[rabbitmq-discuss] Routing on multiple criteria but hitting only one consumer

AgileZebra netsinque at gmail.com
Sun Apr 15 10:04:01 BST 2012


How can we distribute work such that worker pools can subscribe to
work messages based on differing (but frequently overlapping) criteria
from each other but such that when a message is routed that matches to
multiple worker pools, only one worker will pick up the job?

Simplified example:

* We have host1 and host2.
* Host1 handles jobs of classA and classB; host2 handles jobs of
classB and classC.
* If we route a job of classA, only host1 will pick it up; if we route
a job of classB, either host1 or host2 will pick it up (based on their
current load / first available) but never both.
It would seem that we need to use a topic exchange, as our routing
criteria is complex and using wildcards gives us the type of flexible
matching we want.

However:

1) If we use the same name for the worker pool queue (say “worker-
jobs”) we get the desired work splitting out to arbitrary matching
workers, but every worker subscribing to the named queue seems to
infect the other workers with each other’s routing criteria as they
bind it. I.e. the binding of the routing key seems to be at the
central queue name level not on a connection-to-queue basis.
2) If we use different queue names for each worker pool connection
(say “poolA-jobs” and “poolB-jobs”) to the same exchange then we get
the desired behavior with the different routing criteria maintained
between pools but a job coming in that can match to both poolA and
poolB gets routed to both of them (albeit only to one worker in each).

Notes:
1) I’ve spared you the details of why but suffice to say we have an
existing multi-petabyte distributed search application that needs
response times < 50ms.
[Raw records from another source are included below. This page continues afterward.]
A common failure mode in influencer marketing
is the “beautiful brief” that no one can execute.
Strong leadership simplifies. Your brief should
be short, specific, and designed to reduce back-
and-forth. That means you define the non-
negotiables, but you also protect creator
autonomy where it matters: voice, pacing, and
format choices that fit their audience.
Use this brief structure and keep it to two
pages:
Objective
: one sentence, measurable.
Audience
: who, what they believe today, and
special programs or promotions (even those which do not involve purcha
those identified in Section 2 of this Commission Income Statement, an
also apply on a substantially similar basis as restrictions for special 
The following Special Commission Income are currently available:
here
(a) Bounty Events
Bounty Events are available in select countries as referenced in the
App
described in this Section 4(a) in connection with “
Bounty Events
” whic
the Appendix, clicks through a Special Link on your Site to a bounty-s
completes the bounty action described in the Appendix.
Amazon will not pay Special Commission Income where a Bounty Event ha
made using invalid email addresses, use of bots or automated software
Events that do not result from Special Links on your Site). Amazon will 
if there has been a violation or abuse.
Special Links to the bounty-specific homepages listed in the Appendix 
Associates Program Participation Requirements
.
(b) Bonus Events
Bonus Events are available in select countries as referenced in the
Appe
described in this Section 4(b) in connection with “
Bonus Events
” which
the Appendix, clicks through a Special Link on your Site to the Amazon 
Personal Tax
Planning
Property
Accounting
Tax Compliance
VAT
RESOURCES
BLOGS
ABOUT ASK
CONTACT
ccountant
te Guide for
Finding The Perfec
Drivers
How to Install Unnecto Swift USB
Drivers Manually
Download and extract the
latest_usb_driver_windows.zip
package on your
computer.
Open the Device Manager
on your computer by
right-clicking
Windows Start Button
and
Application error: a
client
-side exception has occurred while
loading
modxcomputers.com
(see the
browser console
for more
We already achieve this with our own custom
routing hub but we’d like to replace this with RabbitMQ as its
performance is attractive (as is retiring homemade code that overlaps
with general purpose community projects) if we can get the more
sophisticated routing we need.
2) We use Python
3) We actually have the luxury of already knowing upfront which hosts
are capable of serving which jobs, so we can do something like have
host1 subscribe to #.host1.# and host2 to #.host2.#. Then when we
route a classB message, we can give it a key of host1.host2 to
indicate which backends are acceptable for service. This simplifies
the routing rules but still doesn’t overcome the problem described.